Let’s have ALL the answers
WHILE prudent taxpayers rejoice over the fact that their RM490 million will be spent on more beneficial projects than a forward base in London for national athletes, it is too soon to pop the champagne.
Many questions abound as to why the government spearheaded by the previous administration of the Youth and Sports Ministry as well as the cabinet committee on sports development was gung-ho to proceed with an expensive project, which was doomed from the word go. The East Herts Council, from the outset had maintained that it would not approve transforming the heritage-listed Tun Abdul Razak Rubber Research Centre in Brickendonbury which sits on a green belt into a high performance training centre for Malaysian sportsmen who are competing in Europe.
Unlike some individuals in our country, the British authorities pride themselves in doing things by the book, without fear or favour – the kau tim culture being as alien a term to them as a game of sepak takraw.
In spite of the discouraging forecast, the Malaysian government decided to go ahead to woo the English, spending in excess of RM2 million on consultants, architects, travel and accommodation expenses for Malaysian agents and representatives as well as a PR exercise called "the Olympics comes to Hertfordshire" – piggy-back riding on the hype over the 2012 Games in London.
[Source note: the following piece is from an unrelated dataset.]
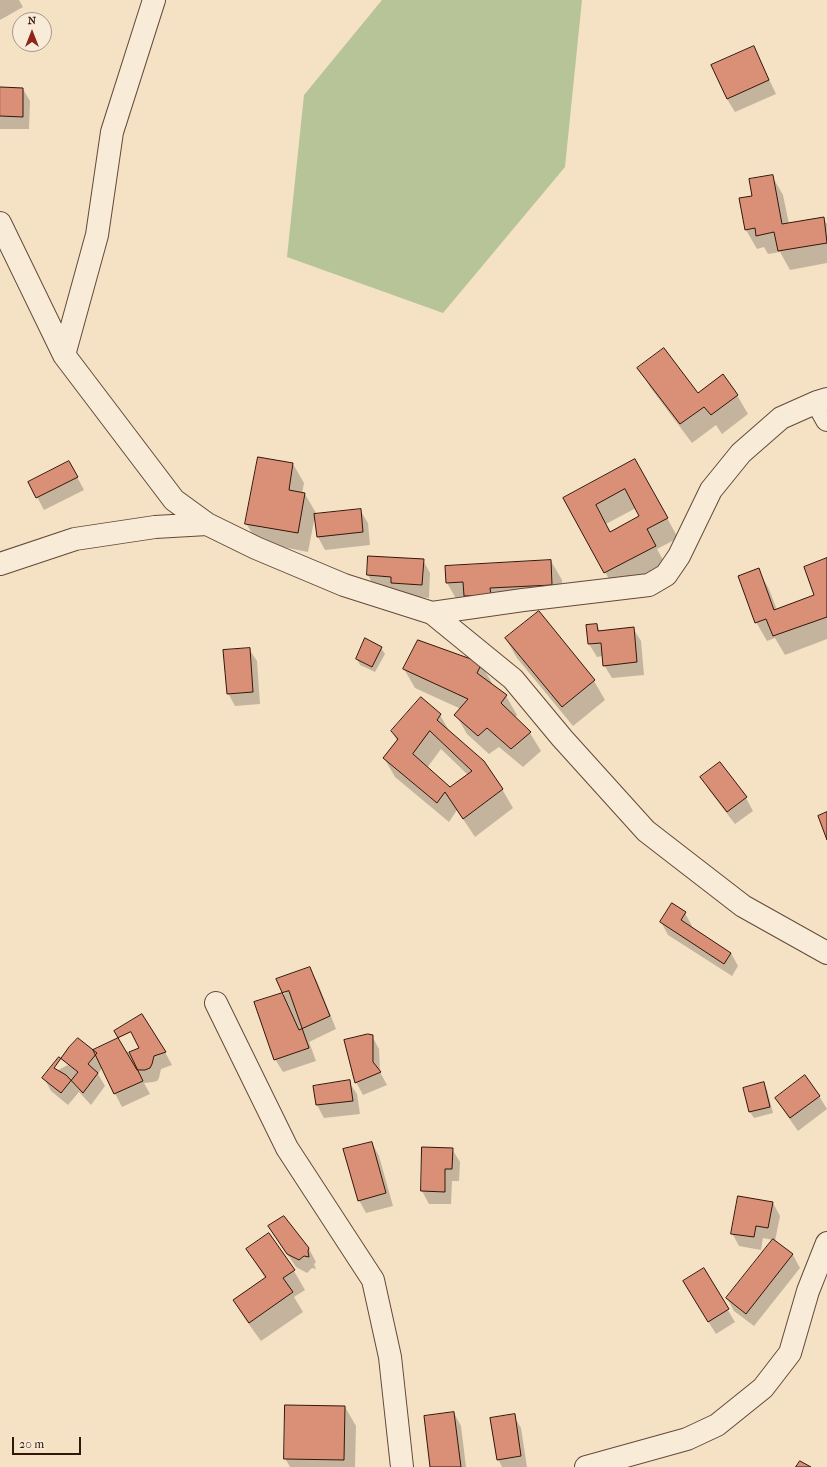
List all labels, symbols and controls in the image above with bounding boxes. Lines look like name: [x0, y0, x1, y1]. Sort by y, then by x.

The persistence of then Youth and Sports Minister Datuk Seri Azalina Othman Said in pushing the project in spite of the protest by Malaysians and documented negative remarks over the project by city council officials who had the final say, gives one the impression that the wishes of the public are never a primary concern for our decision-makers; while at the same time, wanting to exert control over something that is beyond their power.
Now that good sense has finally prevailed with the project being buried for good, thanks in no small part to Azalina’s successor Datuk Ismail Sabri Yaakob who had convinced the government not to throw any more good money on a project that was doomed to failure, it is imperative for those whose bright idea it was to come up with this proposal in the first place to come clean with the amount spent so far (click here for related article).
Ismail had given his undertaking that these figures will be revealed. But that is not enough. Those working on the project must be put on the stand and give cogent answers to the following questions: why they pursued the project despite its unpopularity and in the midst of the country’s waning fiscal strength; who are the rent-seekers and agents who benefited; what were the criteria of their appointments as well as that of those on the working committee – many of whom are businessmen without any affiliation to or experience in sports management and competition; why were squash and junior football teams who were sent there made to say that the facilities "were great" when in fact there were none, while they stayed at a hotel 20 minutes away.
These questions, apart from a detailed account on monies spent, are pertinent and must be addressed accordingly if the government, which has just been returned to power on a smaller mandate wants to make good on its promise of prudence, accountability and transparency. To show it is serious, it must be forthcoming with its responses, and yes, heads must roll.